The best performing sectors in June were Energy (+7.8%), Information Technology (+6.3%) and Consumer Staples (+6.2%). Worst performing sectors in the month were Telecommunications (-5.8%), Industrials (+0.7%) and Materials (+1.8%). Strong performers in the ASX100 included APA Group (+16.1%), Northern Star (+15.8%) and Caltex Australia (+10.6%). The worst performing stocks were Ramsay Health Care (-12.0%), AMP Limited (-8.7%) and CSR Limited (-8.6%).
The MSCI World Index posted a -0.2% return in June. Trade war concerns between the US and various countries continued to plague markets throughout the month. The start of the month saw the US apply tariffs to metal imports from Canada, Mexico and the European Union who chose to retaliate with tariffs of their own. The risk of a full-blown trade war between the US and China intensified as Trump has proposed tariffs on US$50bn of Chinese imports and another US$200bn if China chooses to retaliate.
Asian markets this month including the Singapore Straits Times Index (-4.7%), the HK Hang Seng Index (-5.0%) and the Shanghai Composite (-8.0%) all had poor performances this month. The Shanghai Composite’s lacklustre performance can be attributed to signs of slowing growth in China which has been amplified by the current trade war concerns with the US.
Slower economic growth in European markets and trade disputes have negatively affected the Italy MIB30 Index (-0.7%), France’s CAC40 Index (-1.4%) and the German DAX Index (-2.4%).
The Barclay’s Global Aggregate hedged in $A (+0.2%) had a positive return in June following the previous month’s 0.3% return. The Bloomberg Composite Bond Index returned 0.5%. Australian 10-year and 3-year government bond yields decreased while US 10-year and 2-year government bond yields increased this month. Unemployment levels in the US are equalling its lowest levels since 1969 while other economic data in the US remained sturdy which contributed to US rates moving higher.
The S&P/ASX 200 AREITs index posted a positive return of 2.2% in June.
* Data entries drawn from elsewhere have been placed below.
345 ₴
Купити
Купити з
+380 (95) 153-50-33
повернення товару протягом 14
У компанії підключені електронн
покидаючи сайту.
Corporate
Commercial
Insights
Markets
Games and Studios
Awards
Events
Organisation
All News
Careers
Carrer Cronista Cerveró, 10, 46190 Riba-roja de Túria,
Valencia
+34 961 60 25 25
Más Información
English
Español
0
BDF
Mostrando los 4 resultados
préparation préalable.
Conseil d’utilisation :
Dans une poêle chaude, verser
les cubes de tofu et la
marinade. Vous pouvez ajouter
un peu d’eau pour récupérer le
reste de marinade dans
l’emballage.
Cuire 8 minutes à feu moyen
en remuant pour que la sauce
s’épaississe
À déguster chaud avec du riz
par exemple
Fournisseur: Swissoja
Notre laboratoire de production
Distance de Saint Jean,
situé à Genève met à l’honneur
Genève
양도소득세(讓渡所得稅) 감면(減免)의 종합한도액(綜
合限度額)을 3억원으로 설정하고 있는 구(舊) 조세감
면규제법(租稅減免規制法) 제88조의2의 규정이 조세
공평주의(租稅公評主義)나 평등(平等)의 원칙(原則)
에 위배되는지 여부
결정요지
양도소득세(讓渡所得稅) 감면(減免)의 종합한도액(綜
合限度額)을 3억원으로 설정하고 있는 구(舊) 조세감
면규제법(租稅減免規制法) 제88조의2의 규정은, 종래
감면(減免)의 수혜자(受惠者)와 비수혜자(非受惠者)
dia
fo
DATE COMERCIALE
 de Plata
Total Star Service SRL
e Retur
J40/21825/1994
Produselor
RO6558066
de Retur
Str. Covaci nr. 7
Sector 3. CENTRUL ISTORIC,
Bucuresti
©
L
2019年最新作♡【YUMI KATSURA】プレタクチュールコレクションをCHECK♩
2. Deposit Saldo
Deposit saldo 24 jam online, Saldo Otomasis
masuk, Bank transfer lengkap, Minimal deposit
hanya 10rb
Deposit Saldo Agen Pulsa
Dwelling prices across Australia’s major cities have fallen for the ninth consecutive month due to tighter lending standards and lower investment activity. The combined capitals have fallen a further 0.3% while there has been no change in value in regional areas this month. There is now much speculation whether this negative trend will continue for the major capital cities with some forecasters predicting it could continue for years due to the potential for even tighter lending standards being implemented in the future. On the other hand, some believe the worst is over as auction rates have stabilised in recent months.
The Australian dollar ended the month at US$0.7407 compared to US$0.7568 in May. The $A has continued to fall last month due to trade war concerns between the US and China as well as the interest rate differential between the two countries. Iron ore prices have risen 2.3% to US$67. Brent Oil prices have continued to rise due to OPEC raising production to lower levels than anticipated which is expected to add approximately 5 cents a litre to Australian petrol prices.